Maurice : le naufrage du Wakashio pouvait être évité

Les auditions, des différents intervenants concernant le naufrage du MV Wakashio fin juillet 2020, mettent en lumière de nombreux manquements de la part des autorités. Selon plusieurs témoins, l'île Maurice disposait des moyens et des compétences pour éviter la marée noire.

Loin du tapage médiatique de la covid et des aveux macabres du présumé meurtrier en série, la justice mauricienne poursuit ses investigations concernant le naufrage du MV Wakashio. Les auditions portent sur les circonstances de l'accident et sur les mesures mises en œuvre pour limiter la catastrophe environnementale. 
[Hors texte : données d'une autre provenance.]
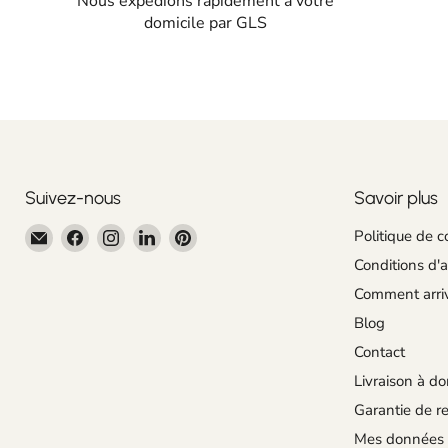
Nous expédions rapidement à votre
domicile par GLS
Suivez-nous
Savoir plus
Email
Trouvez-
Trouvez-
Trouvez-
Trouvez-
Politique de c
Centroartesano
nous
nous
nous
nous
Conditions d'
sur
sur
sur
sur
Comment arri
Facebook
Instagram
LinkedIn
Pinterest
Blog
Contact
Livraison à do
Garantie de re
Mes données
La responsabilité du capitaine du vraquier est clairement engagée dans cette fortune de mer. Comme l'ensemble de son équipage, l'homme était prisonnier de son navire. Il aurait dû livrer sa cargaison et rentrer chez lui, mais la crise covid a condamné les marins à rester en mer, sans but. Un cargo à quai coûte une fortune à son armateur, alors qu'en mer, les frais se limitent au gaz-oil et à l'équipage. Le commandant de bord, le soir de l'incident, se serait rapproché du récif pour pouvoir capter un réseau téléphonique mobile. Il était sur le pont du navire au moment de l'accident. 

L'organisation des secours interroge

 

Un an après les faits, l'émotion est moins vive. Les avis sont plus nuancés et réfléchis, pourtant face aux juges, des spécialistes restent catégoriques : la marée noire pouvait être évitée ! 

La première salve est tirée par le négociateur syndical du port de Port-Louis. L'Express de Maurice a assisté à l'audition de Jean-Yves Chavrimootoo, devant la Cour suprême, sans entrer dans des détails techniques, il a démontré factuellement que l'île Maurice était en mesure de limiter la casse due à ce naufrage. Les remorqueurs auraient dû intervenir : "En 2011, le MV Angel venait de s’échouer. Il a fallu l’intervention des tugs de la MPA pour stabiliser le navire en le maintenant de façon perpendiculaire avec le récif pendant trois jours pour l’empêcher de se cogner au récif", et de citer un autre exemple : "MV Markella qui avait perdu son ancre à Baie-du-Tombeau. Le navire transportait du bois de rose à Maurice. Encore une fois, c’est le remorqueur de la MPA qui l’a ramené. La MPA a menti quand elle dit qu’il n’y a pas de compétences."

"On pouvait essayer de libérer le navire dès le lendemain"

 

L'avis du syndicaliste pourrait être sujet à caution. Afin d'éviter l'écueil d'une possible mise en doute de cette analyse, le juge et ses assesseurs ont entendu, le capitaine Premananda Ponambullum, l'ancien maître du port a pourfendu l'argument du directeur "des affaires maritimes mauriciennes". Celui-ci affirmait qu'il ne pouvait arraisonner le MV Wakashio, même si la trajectoire du navire était risquée : "Quand c’est dans les eaux territoriales, elles ont le droit. Les autorités sont bel et bien montées à bord du Kha Yang à St Brandon (NdlR : le chalutier s’est échoué sur les récifs en 2015)."

Les derniers spécialistes entendus sur le sujet ont également émis de sérieux doutes sur la stratégie engagée, suite à cet accident. Jean-Mario Geneviève, Marine Engineer, s'est borné à décrire qu'il était possible d'intervenir : "On aurait pu essayer dès le lendemain de tenter de libérer le navire, avec la marée montante." Le spécialiste n'affirme pas que la manœuvre aurait permis de sauver le vraquier, mais il était logique d'essayer. Enfin, à défaut d'éviter le naufrage, il était possible de pomper le fuel lourd, bien plus tôt : "Nous avons vu l’hélitreuillage lors du pompage. Cette opération a eu lieu trop tard."